Survival Analysis in Python

In Python, there are several packages available for conducting survival analysis, including:

  1. "lifelines": This package contains a wide range of survival analysis models, including Kaplan-Meier, Cox proportional hazards, and Aalen's additive model. It also has functions for data visualization and model fitting.

  2. "survivalstan": This package provides an interface for fitting survival models using the Stan probabilistic programming language.

  3. "pysurvival": This package provides a wide range of models for survival analysis, including parametric, non-parametric, and deep learning models. It also has feature selection, missing data imputation, and visualization capabilities.

  4. "scikit-survival": This package provides a set of tools for survival analysis, including univariate and multivariate methods, and ensemble techniques.

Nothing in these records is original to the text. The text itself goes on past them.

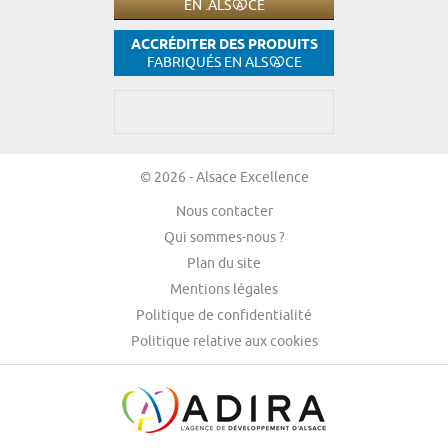
EN .ALS
CE
ACCRÉDITER DES PRODUITS
FABRIQUÉS EN ALS
CE
© 2026 - Alsace Excellence
Nous contacter
Qui sommes-nous ?
Plan du site
Mentions légales
Politique de confidentialité
Politique relative aux cookies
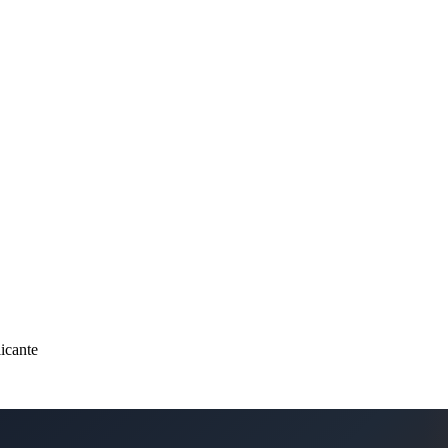
icante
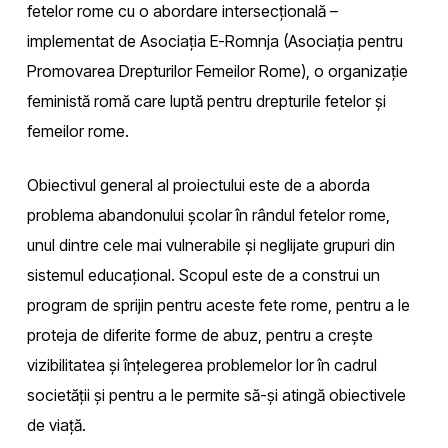
fetelor rome cu o abordare intersecțională –
implementat de Asociația E-Romnja (Asociația pentru
Promovarea Drepturilor Femeilor Rome), o organizație
feministă romă care luptă pentru drepturile fetelor și
femeilor rome.
Obiectivul general al proiectului este de a aborda
problema abandonului școlar în rândul fetelor rome,
unul dintre cele mai vulnerabile și neglijate grupuri din
sistemul educațional. Scopul este de a construi un
program de sprijin pentru aceste fete rome, pentru a le
proteja de diferite forme de abuz, pentru a crește
vizibilitatea și înțelegerea problemelor lor în cadrul
societății și pentru a le permite să-și atingă obiectivele
de viață.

Here is an example of how you can use the "lifelines" package to conduct a survival analysis in Python:

# load the lifelines package

from lifelines import KaplanMeierFitter


# fit a Kaplan-Meier survival estimate to the data

kmf = KaplanMeierFitter()

kmf.fit(durations, event_observed=events, label='Kaplan Meier Estimate')


# plot the survival curve

kmf.plot()

In this example, the "KaplanMeierFitter" class is used to create a Kaplan-Meier survival estimate object. The "fit" method is then used to fit the model to the data, and the "plot" method is used to visualize the results. The input for the fit method are durations and events, which are the time and the event of interest.